In his New York office, L. B. Mayer said everything he could to wheedle the rights away from Hepburn so that Shearer might play the part. At last Hepburn said, “Mr. Mayer, you are deliberately charming me, and I know it, but the remarkable thing is that I'm charmed. Now, you're a real artist. But this property is not about making money for me. I'll sell it to you for exactly what I paid for it, without a dime of profit. It's quite simply about getting a good part for me, and I want only what would be a reasonable salary for myself. But what I really want from you are two stars.” Mayer asked which two.
“Gable and Tracy,” she said, aiming for the top. Mayer said he doubted either of them would accept the offer but that he would try them both. He promptly reported that one wasn't free (Tracy, she learned) and the other didn't want to do it. (Despite Gable's star-power, she was, in truth, just as happy not to get him, because she thought he was “wrong for both parts, though he could have played the newspaperman—which is the part Spencer should have played.”) Then Mayer said, “I can give you Jimmy Stewart [who did not yet have much control over his roles] . . . and I'll give you $150,000 to get anyone else you can get.” That was a lot of money, Hepburn thought—enough to allow her to call upon her friend Cary Grant. He was delighted with the offer, selected the role of C. K. Dexter Haven, and ultimately contributed his three weeks of salary to the British War Relief Fund. Mayer assigned Joseph L. Mankiewicz—one of the most formidable talents in Hollywood—to produce the picture.
Permitted to choose her director, Hepburn considered nobody but George Cukor. “George saw the show in Chicago,” Kate remembered, “and he thought it was awful, just plain awful—not the play itself, which he liked, but the direction. Of course, that's partly because he didn't get to direct it. Now, I don't think he was being self-important in not liking it. It's more that George was a brilliant director, who knew how to keep things moving all the time. He didn't believe in fussy business or lots of mannerisms, but he knew each character had to keep things moving at all times, that a good play had to be like a solar system, in which all the planets are spinning in their orbits at all times. He felt our director [Bob Sinclair] hadn't done that. And, of course,” she added, “George really knew
me
, and he wanted to ensure that the film would be a great showcase for me.”

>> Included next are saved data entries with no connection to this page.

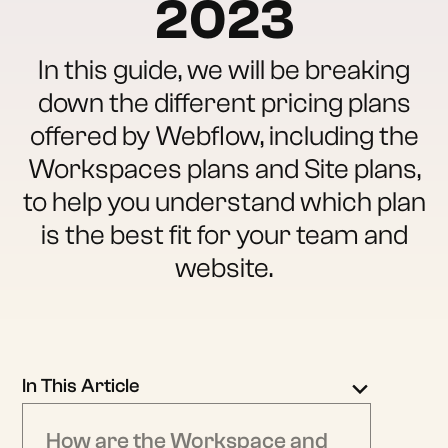
2023
In this guide, we will be breaking
down the different pricing plans
offered by Webflow, including the
Workspaces plans and Site plans,
to help you understand which plan
is the best fit for your team and
website.
In This Article
How are the Workspace and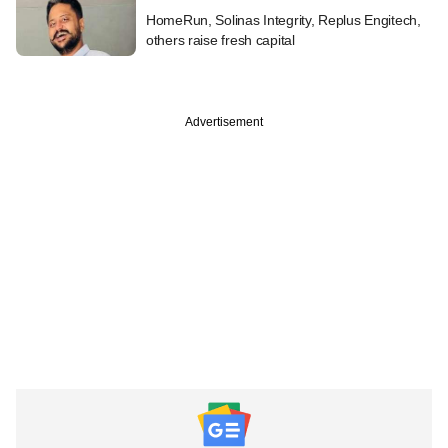
HomeRun, Solinas Integrity, Replus Engitech,
others raise fresh capital
Advertisement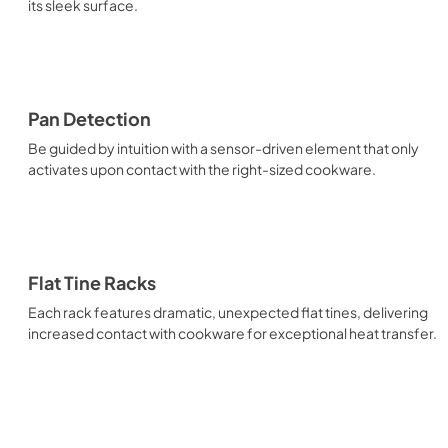
its sleek surface.
Pan Detection
Be guided by intuition with a sensor-driven element that only
activates upon contact with the right-sized cookware.
Flat Tine Racks
Each rack features dramatic, unexpected flat tines, delivering
increased contact with cookware for exceptional heat transfer.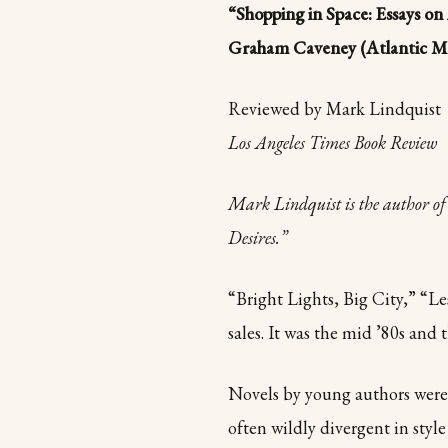
“Shopping in Space: Essays o
Graham Caveney (Atlantic Mon
Reviewed by Mark Lindquist
Los Angeles Times Book Review
Mark
Lindquist is the author 
Desires.”
“Bright Lights, Big City,” “L
sales. It was the mid ’80s an
Novels by young authors were
often wildly divergent in styl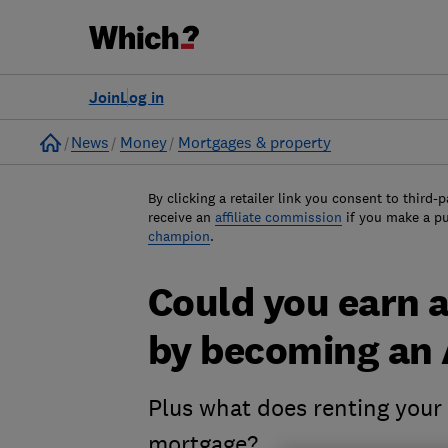
Join
Log in
Home
News
Money
Mortgages & property
By clicking a retailer link you consent to third-p
receive an
affiliate commission
if you make a p
champion
.
Could you earn a
by becoming an 
Plus what does renting your
mortgage?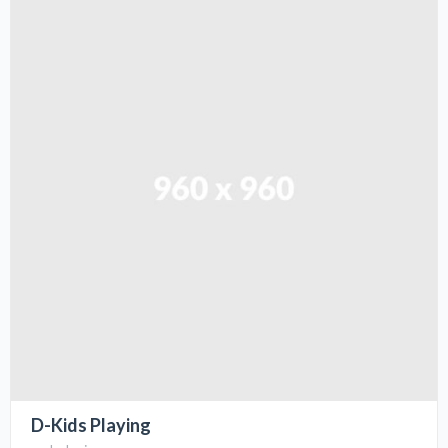
D-Kids Playing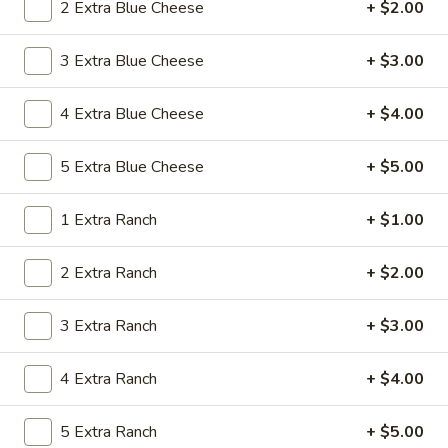
2 Extra Blue Cheese
+ $2.00
Chicken Wing Special
3 Extra Blue Cheese
+ $3.00
Please note: requests for additional items or special
preparation may incur an
extra charge
not calculated on your
4 Extra Blue Cheese
+ $4.00
online order.
5 Extra Blue Cheese
+ $5.00
Special Platter
1 Extra Ranch
+ $1.00
P1.
P1. Chicken Wings (4)
Chicken
Wings
Whole Wing
2 Extra Ranch
+ $2.00
(4)
Plain:
$7.35
w. Banana:
$8.95
3 Extra Ranch
+ $3.00
w. White Rice:
$8.95
w. Fried Rice:
$8.95
4 Extra Ranch
+ $4.00
w. French Fries:
$8.95
w. Chicken Fried Rice:
$9.55
5 Extra Ranch
+ $5.00
w. Pork Fried Rice:
$9.55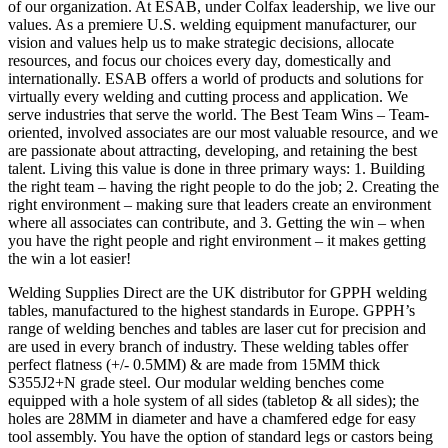
of our organization. At ESAB, under Colfax leadership, we live our
values. As a premiere U.S. welding equipment manufacturer, our
vision and values help us to make strategic decisions, allocate
resources, and focus our choices every day, domestically and
internationally. ESAB offers a world of products and solutions for
virtually every welding and cutting process and application. We
serve industries that serve the world. The Best Team Wins – Team-
oriented, involved associates are our most valuable resource, and we
are passionate about attracting, developing, and retaining the best
talent. Living this value is done in three primary ways: 1. Building
the right team – having the right people to do the job; 2. Creating the
right environment – making sure that leaders create an environment
where all associates can contribute, and 3. Getting the win – when
you have the right people and right environment – it makes getting
the win a lot easier!
Welding Supplies Direct are the UK distributor for GPPH welding
tables, manufactured to the highest standards in Europe. GPPH’s
range of welding benches and tables are laser cut for precision and
are used in every branch of industry. These welding tables offer
perfect flatness (+/- 0.5MM) & are made from 15MM thick
S355J2+N grade steel. Our modular welding benches come
equipped with a hole system of all sides (tabletop & all sides); the
holes are 28MM in diameter and have a chamfered edge for easy
tool assembly. You have the option of standard legs or castors being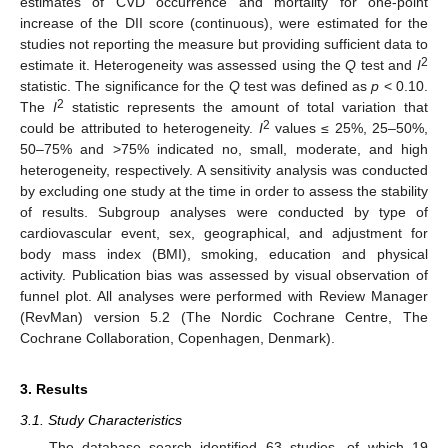
estimates of CVD occurrence and mortality for one-point
increase of the DII score (continuous), were estimated for the
studies not reporting the measure but providing sufficient data to
2
estimate it. Heterogeneity was assessed using the
Q
test and
I
statistic. The significance for the
Q
test was defined as
p
< 0.10.
2
The
I
statistic represents the amount of total variation that
2
could be attributed to heterogeneity.
I
values ≤ 25%, 25–50%,
50–75% and >75% indicated no, small, moderate, and high
heterogeneity, respectively. A sensitivity analysis was conducted
by excluding one study at the time in order to assess the stability
of results. Subgroup analyses were conducted by type of
cardiovascular event, sex, geographical, and adjustment for
body mass index (BMI), smoking, education and physical
activity. Publication bias was assessed by visual observation of
funnel plot. All analyses were performed with Review Manager
(RevMan) version 5.2 (The Nordic Cochrane Centre, The
Cochrane Collaboration, Copenhagen, Denmark).
3. Results
3.1. Study Characteristics
The database search identified 63 studies, of which 19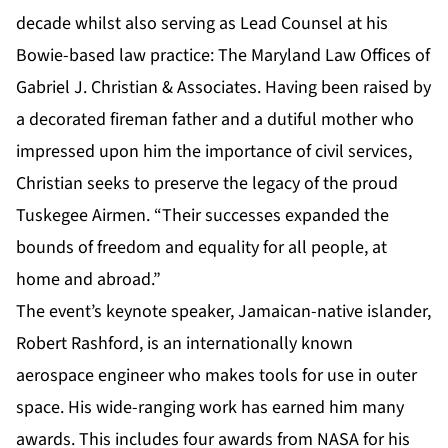
decade whilst also serving as Lead Counsel at his
Bowie-based law practice: The Maryland Law Offices of
Gabriel J. Christian & Associates. Having been raised by
a decorated fireman father and a dutiful mother who
impressed upon him the importance of civil services,
Christian seeks to preserve the legacy of the proud
Tuskegee Airmen. “Their successes expanded the
bounds of freedom and equality for all people, at
home and abroad.”
The event’s keynote speaker, Jamaican-native islander,
Robert Rashford, is an internationally known
aerospace engineer who makes tools for use in outer
space. His wide-ranging work has earned him many
awards. This includes four awards from NASA for his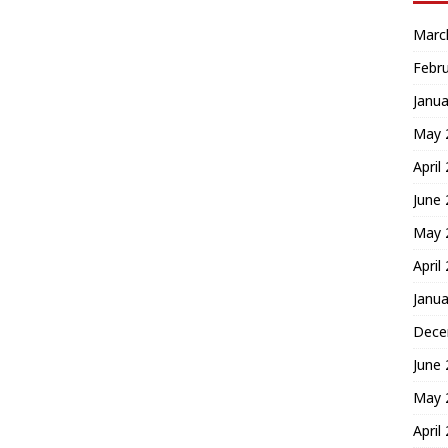
Marc
Febr
Janua
May 
April
June
May 
April
Janua
Dece
June
May 
April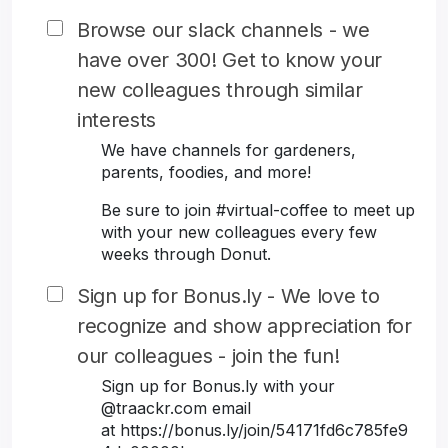
Browse our slack channels - we
have over 300! Get to know your
new colleagues through similar
interests
We have channels for gardeners,
parents, foodies, and more!
Be sure to join #virtual-coffee to meet up
with your new colleagues every few
weeks through Donut.
Sign up for Bonus.ly - We love to
recognize and show appreciation for
our colleagues - join the fun!
Sign up for Bonus.ly with your
@traackr.com email
at https://bonus.ly/join/54171fd6c785fe9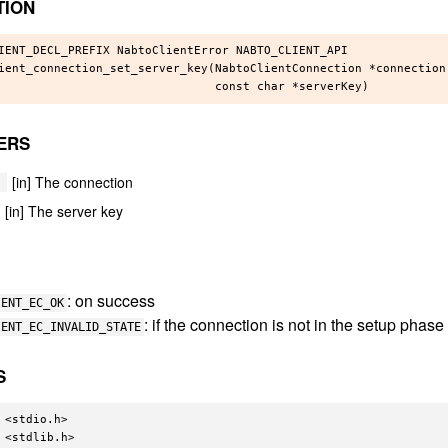
TION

By then, Hepburn and Cukor spoke the same language. “And so when it came time to make the movie,” Kate explained, “I said, ‘Look, I don't want to make a grand entrance in this picture. Moviegoers haven't seen me in over a year, and they already made it clear that they think I'm too la-di-da or something. A lot of people want to see me fall flat on my face.' ”
“Or your ass,” Cukor corrected.
From that suggestion, Donald Stewart, the screenwriter who was adapting the play, devised what Hepburn considered an “ingenious” opening for the film. While Cukor had done “a brilliant job” in “presenting” Katharine Hepburn in
A Bill of Divorcement,
he would prove equally invaluable in “re-creating Katharine Hepburn” in
The Philadelphia Story
. In the opening scene, Tracy Lord is throwing her husband, C. K. Dexter Haven, out of the house, golf clubs and all. When she cracks one of the clubs over her bended knee, she has gone too far. He comes back to push her in the face, knocking her right on her backside. “Oh, I loved it,” Kate said. “Just what Tracy—and I—needed.”